Ian Talbot's production doesn't make much of the subtext, but has enough rough-and-ready vim to get away with it, and while the score isn't fantastic it does have "They Call the Wind Maria" and "Wand'rin' Star". My only serious beef is that Claire Carrie is miscast as Jennifer - she's not girlish so much as short, and her protestations of innocence are very jarring.

And yet more darkness in the National's new children's show, The Red Balloon. Translating a wordless, short film into a two-hour musical is fraught with difficulties: for one thing, half the charm of Albert Lamorisse's original lay in the fact that the balloon's behaviour was never explained or commented on. Once the strangeness has been given a name, even a name as vague as "magic", a lot of the charm has gone. And in expanding the story, Anthony Clark has steered the emphasis away from young Pascal's relationship with the balloon towards his relationship with his schoolmates, who come across as a bunch of extras out of Lord of the Flies (or Blue Remembered Hills: the children are played by adults).

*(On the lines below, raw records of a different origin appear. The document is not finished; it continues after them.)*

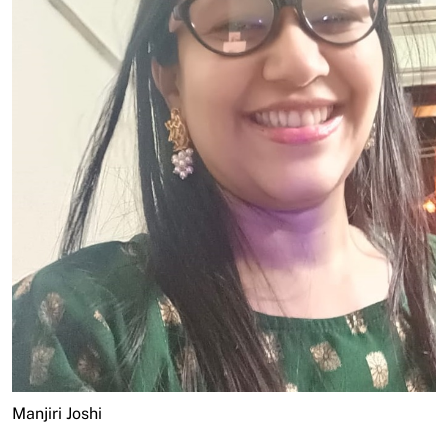
Manjiri Joshi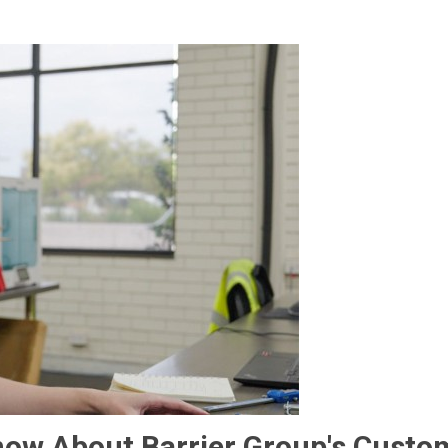
now About Barrier Group's Custo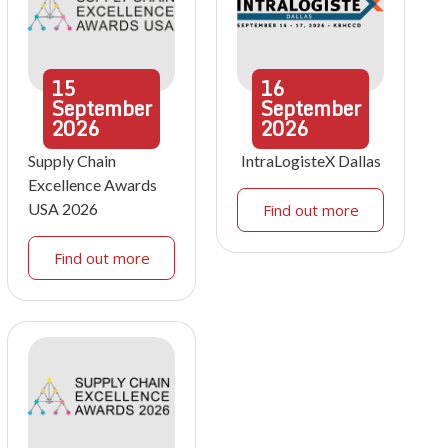
15
16
September
September
2026
2026
Supply Chain
IntraLogisteX Dallas
Excellence Awards
USA 2026
Find out more
Find out more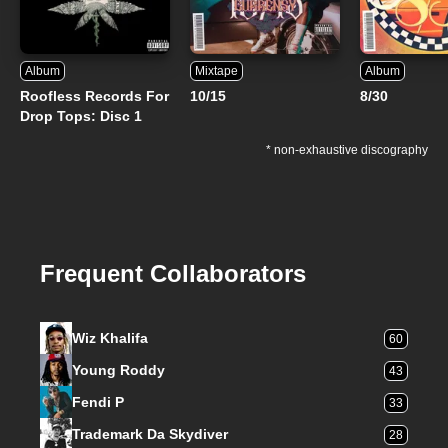
Album
Mixtape
Album
Roofless Records For
10/15
8/30
Drop Tops: Disc 1
* non-exhaustive discography
Frequent Collaborators
Wiz Khalifa
60
Young Roddy
43
Fendi P
33
Trademark Da Skydiver
28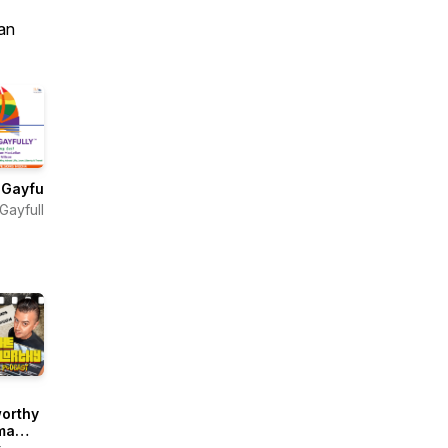
an
Gayfully®
Gayfully™
orthy
ma
ast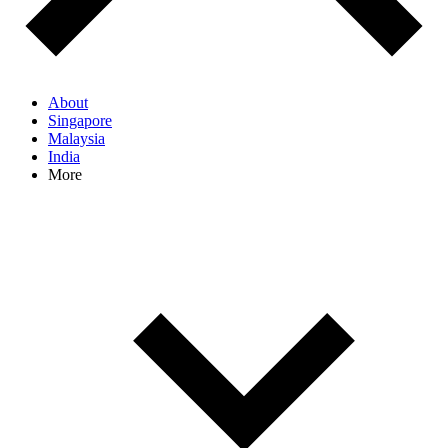
About
Singapore
Malaysia
India
More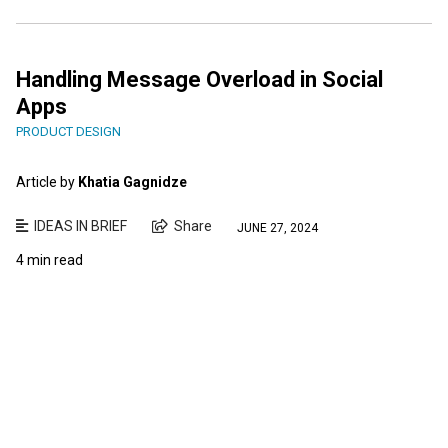
Handling Message Overload in Social
Apps
PRODUCT DESIGN
Article by
Khatia Gagnidze
IDEAS IN BRIEF
Share
JUNE 27, 2024
4 min read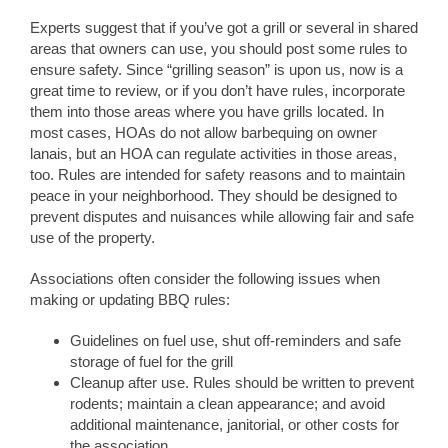
Experts suggest that if you’ve got a grill or several in shared
areas that owners can use, you should post some rules to
ensure safety. Since “grilling season” is upon us, now is a
great time to review, or if you don’t have rules, incorporate
them into those areas where you have grills located. In
most cases, HOAs do not allow barbequing on owner
lanais, but an HOA can regulate activities in those areas,
too. Rules are intended for safety reasons and to maintain
peace in your neighborhood. They should be designed to
prevent disputes and nuisances while allowing fair and safe
use of the property.
Associations often consider the following issues when
making or updating BBQ rules:
Guidelines on fuel use, shut off-reminders and safe
storage of fuel for the grill
Cleanup after use. Rules should be written to prevent
rodents; maintain a clean appearance; and avoid
additional maintenance, janitorial, or other costs for
the association.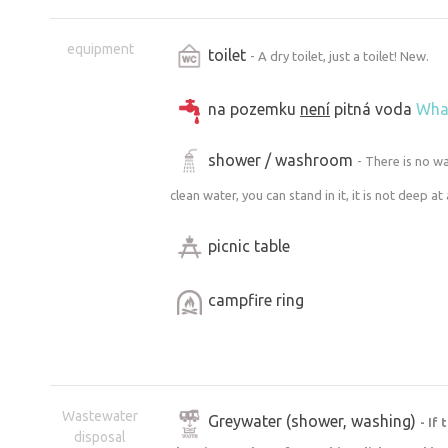
equipment
toilet
- A dry toilet, just a toilet! New.
na pozemku
není
pitná voda
Wha
shower / washroom
- There is no w
clean water, you can stand in it, it is not deep at all
picnic table
campfire ring
Wastewater
Greywater (shower, washing)
- If
disposal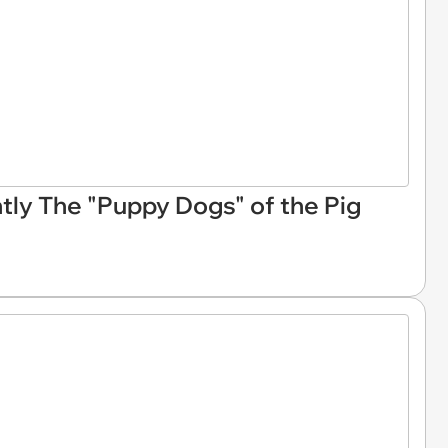
ly The "Puppy Dogs" of the Pig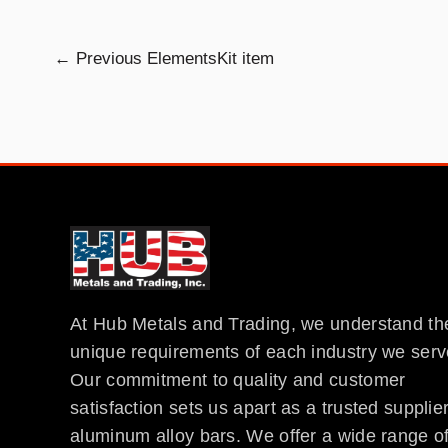
←
Previous ElementsKit item
At Hub Metals and Trading, we understand th
unique requirements of each industry we serv
Our commitment to quality and customer
satisfaction sets us apart as a trusted supplier
aluminum alloy bars. We offer a wide range o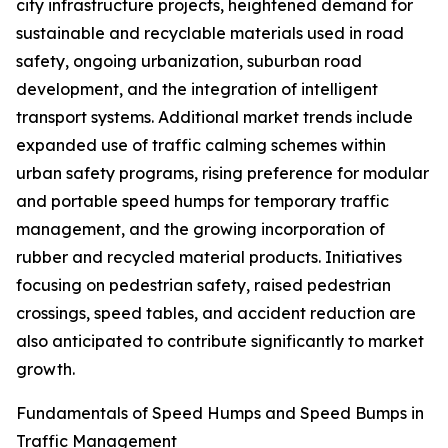
city infrastructure projects, heightened demand for
sustainable and recyclable materials used in road
safety, ongoing urbanization, suburban road
development, and the integration of intelligent
transport systems. Additional market trends include
expanded use of traffic calming schemes within
urban safety programs, rising preference for modular
and portable speed humps for temporary traffic
management, and the growing incorporation of
rubber and recycled material products. Initiatives
focusing on pedestrian safety, raised pedestrian
crossings, speed tables, and accident reduction are
also anticipated to contribute significantly to market
growth.
Fundamentals of Speed Humps and Speed Bumps in
Traffic Management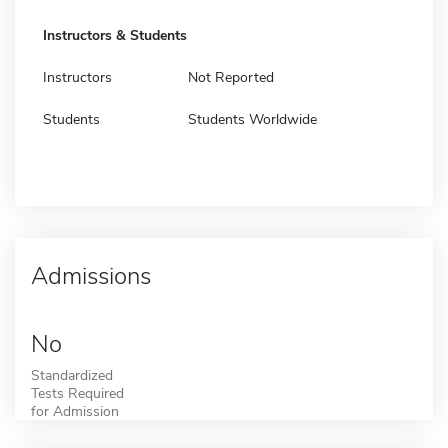
Instructors & Students
Instructors
Not Reported
Students
Students Worldwide
Admissions
No
Standardized
Tests Required
for Admission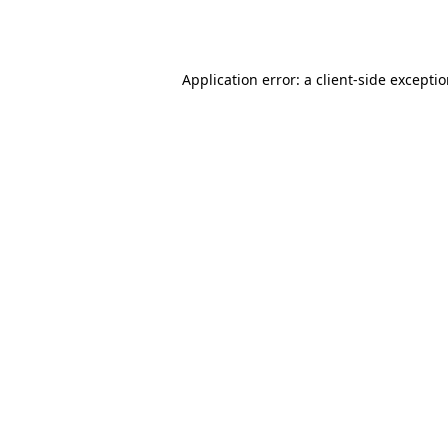
Application error: a
client
-side excepti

My nephew Joseph, who's five in September, found some of the bullying terrifying, but liked the singing and dancing and, pressed for a verdict, said he would certainly advise mummies and daddies to take their children. Personally, I found the music and lyrics set my teeth on edge, but most people would probably take Joseph's word on this one.

Which leaves virtually no room to say anything about Art-Inter Odeon's Romanian-language Murder in the Cathedral, at the Almeida until Saturday - something of a relief, because I haven't much to say. As with any production where you don't understand the language, astonishment - at the way Eliot's vision of a broken, scarred land is fleshed out, at the sheer freshness of approach - is mixed with bafflement. Two things shine out, though: Marcel Iures is a magnetic actor; and the play doesn't, frankly, lose a lot in translation.